Action Fraud has launched a national awareness campaign to remind the public about the importance of doing their research before making changes to their pension arrangements.

It warned that pension scams often include free pension reviews, “too good to be true” investment opportunities, or offers to help release money from a pension even for people under 55.

Sadly, Action Fraud warned, the true scale of pension fraud is likely to be much higher than what is being reported.

Pension scams are devastating with victims potentially losing life-changing sums,” said Nicola Parish, the Pensions Regulator’s executive director of frontline regulation.

“Savers must be cautious about making decisions about money that may have taken a lifetime to build, as it can be snatched away in an instant.”

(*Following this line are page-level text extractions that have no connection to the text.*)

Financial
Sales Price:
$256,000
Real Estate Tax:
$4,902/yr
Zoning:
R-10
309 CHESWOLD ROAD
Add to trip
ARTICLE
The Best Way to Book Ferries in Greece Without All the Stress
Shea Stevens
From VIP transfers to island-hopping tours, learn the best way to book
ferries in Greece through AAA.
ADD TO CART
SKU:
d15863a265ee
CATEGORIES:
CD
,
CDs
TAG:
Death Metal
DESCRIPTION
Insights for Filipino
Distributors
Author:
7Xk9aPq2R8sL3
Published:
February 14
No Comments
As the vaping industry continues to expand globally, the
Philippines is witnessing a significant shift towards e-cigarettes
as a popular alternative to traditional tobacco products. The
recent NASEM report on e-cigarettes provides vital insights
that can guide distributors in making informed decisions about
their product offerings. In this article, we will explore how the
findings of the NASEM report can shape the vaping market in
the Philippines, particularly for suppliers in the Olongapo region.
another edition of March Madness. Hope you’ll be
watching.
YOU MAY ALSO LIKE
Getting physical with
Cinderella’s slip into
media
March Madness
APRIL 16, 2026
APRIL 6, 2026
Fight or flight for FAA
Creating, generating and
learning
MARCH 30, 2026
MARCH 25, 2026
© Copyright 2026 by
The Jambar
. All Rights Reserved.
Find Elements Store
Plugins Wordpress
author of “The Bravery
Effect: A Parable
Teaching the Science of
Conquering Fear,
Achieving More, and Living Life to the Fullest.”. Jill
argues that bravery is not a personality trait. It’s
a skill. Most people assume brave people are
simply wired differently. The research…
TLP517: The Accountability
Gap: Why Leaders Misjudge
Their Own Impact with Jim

Some simple steps to protect yourself from pension scams

  • Reject unexpected pension opportunities, such as free pension reviews or investment opportunities involving your pension, whether made via email, social media, text, or over the phone.
  • Research who you’re dealing with before changing your pension arrangements – check the FCA Register, or call the FCA on 0800 111 6768 to see if the firm is authorised by the FCA.
  • Don’t be rushed or pressured into making any decision about your pension – consider getting impartial information and advice from a financial adviser authorised by the FCA to help you make the best decision for your own personal circumstances.
  • Be suspicious if you are contacted out of the blue about an investment opportunity - seek advice from trusted friends, family members or an independent professional advice service before making a significant financial decision, especially when it involves your pension pot. Even genuine investment schemes can be high risk.
  • Be ScamSmart and visit the ScamSmart websiteto learn how to protect yourself from pensions scams.